C. Prakash Gyawali, MD
Director, Neurogastroenterology Program
Director, Fellowship Training Program
Washington University School of Medicine in St. Louis
St. Louis, Missouri

Symptomatic gastroesophageal reflux disease (GERD) is estimated to affect 18% to 28% of the US population.1 An empirical trial of proton pump inhibitors (PPIs) is a common starting point. Endoscopy is performed when alarm symptoms (eg, dysphagia, anemia, weight loss) are present, or if symptoms do not improve with PPIs.2 Esophageal physiologic testing further evaluates persisting esophageal symptoms, especially if symptoms are atypical for reflux (eg, cough, hoarseness, globus, chest pain).3

Case Presentation

A 37-year-old man is referred with postprandial heartburn that worsened in the past year. Heartburn partially improved with omeprazole 40 mg before breakfast, without further benefit from a second dose before dinner. Intermittent dysphagia prompted an upper endoscopy, which was normal including biopsies. Cardiac work up was negative. The referral sought anti-reflux surgery as the next step.

Upon office evaluation, the patient reported daily retrosternal burning and tightness that worsened during periods of stress, and was temporarily relieved with antacids. A constant tightness of the throat (globus) during symptomatic periods was originally interpreted as dysphagia. He described anxiety and a past diagnosis of irritable bowel syndrome (IBS). Esophageal physiologic testing was planned.

Esophageal high-resolution manometry revealed 7 sequences with suboptimal contraction vigor (distal contractile integral <450 mm and 3 failed sequences, fulfilling the criteria for ineffective esophageal motility (IEM; Figure 1A).4 However, esophageal body contraction vigor intensified with multiple rapid swallows, a provocative test that evaluates esophageal peristaltic reserve (Figure 1B).5 The esophagogastric junction morphology was normal. The pH study, performed off PPIs for 10 days, revealed physiologic total acid exposure time (AET, 0.9%). There were 51 reflux episodes and 37 heartburn events, of which 21 correlated with reflux episodes (ie, occurred within 2 minutes of a reflux episode; Figure 2). Therefore, symptom association probability (SAP) was positive (SAP, 99%; P<0.001) and positive symptom index (56.8%), indicating a chance relationship between heartburn and reflux events, was less than 0.1%. A diagnosis of reflux hypersensitivity was made.6

Figure 1. Esophageal high-resolution manometry demonstrated ineffective esophageal motility with peristaltic reserve.
A) An example of an ineffective sequence (distal contractile integral 196 mm
B) Multiple rapid swallows demonstrating augmentation of contraction after this provocative test, indicating peristaltic reserve.
Figure 2. A section of the ambulatory pH study, showing 3 reflux episodes.
Two of these episodes are followed by symptom events (dashed line) when the patient pressed his event marker button on the pH recorder.
Images courtesy of C. Prakash Gyawali, MD.
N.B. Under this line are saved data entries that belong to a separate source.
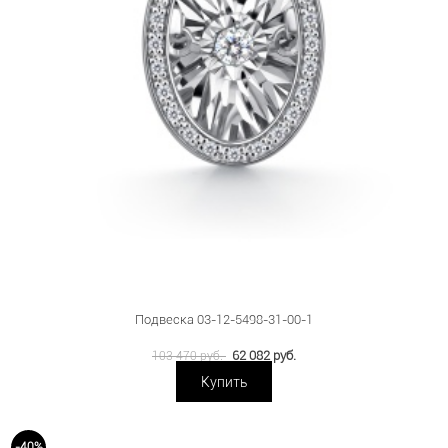
Подвеска 03-12-5498-31-00-1
62 082 руб.
103 470 руб.
Купить
-40%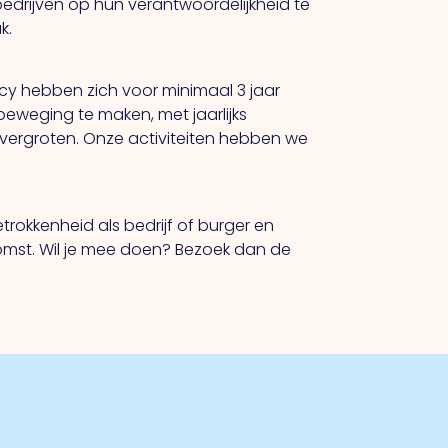
edrijven op hun verantwoordelijkheid te
k.
ncy hebben zich voor minimaal 3 jaar
weging te maken, met jaarlijks
 vergroten. Onze activiteiten hebben we
trokkenheid als bedrijf of burger en
omst. Wil je mee doen? Bezoek dan de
These findings on esophageal physiologic testing directed management. With a normal AET, anti-reflux surgery was not appropriate, but daily PPI use was maintained since the patient reported partial benefit. Since multiple reflux episodes were identified, baclofen (a GABAB agonist that can reduce reflux episodes)7 was added. Finally, since reflux hypersensitivity was identified with background anxiety and IBS, venlafaxine was introduced as a sensory neuromodulator.6 The manometric conclusion of IEM with peristaltic reserve did not affect management, as this is a minor motor disorder.4 There was significant symptom improvement with this treatment; the patient was pleased with the outcome.


Ambulatory pH or pH-impedance monitoring off PPIs can establish or rule out significant esophageal reflux burden in unproven GERD. In patients with proven GERD (ie, prior erosive esophagitis, long-segment Barrett’s esophagus, prior abnormal pH or pH-impedance study), pH-impedance testing on maximal PPI therapy determines whether persisting symptoms are related to GERD. Using AET and symptom reflux association, the 2 parameters that predict symptom outcome,8 reflux burden can be phenotyped into good reflux evidence (elevated AET with or without positive SAP), reflux hypersensitivity (normal AET with positive SAP), and functional symptoms (normal AET, negative SAP), with implications for eventual management.9 Esophageal high-resolution manometry can evaluate for motor disorders that mimic reflux symptoms. A systematic approach that augments presenting symptoms and PPI response with parameters from esophageal physiologic tests therefore guides evaluation and management of reflux symptoms.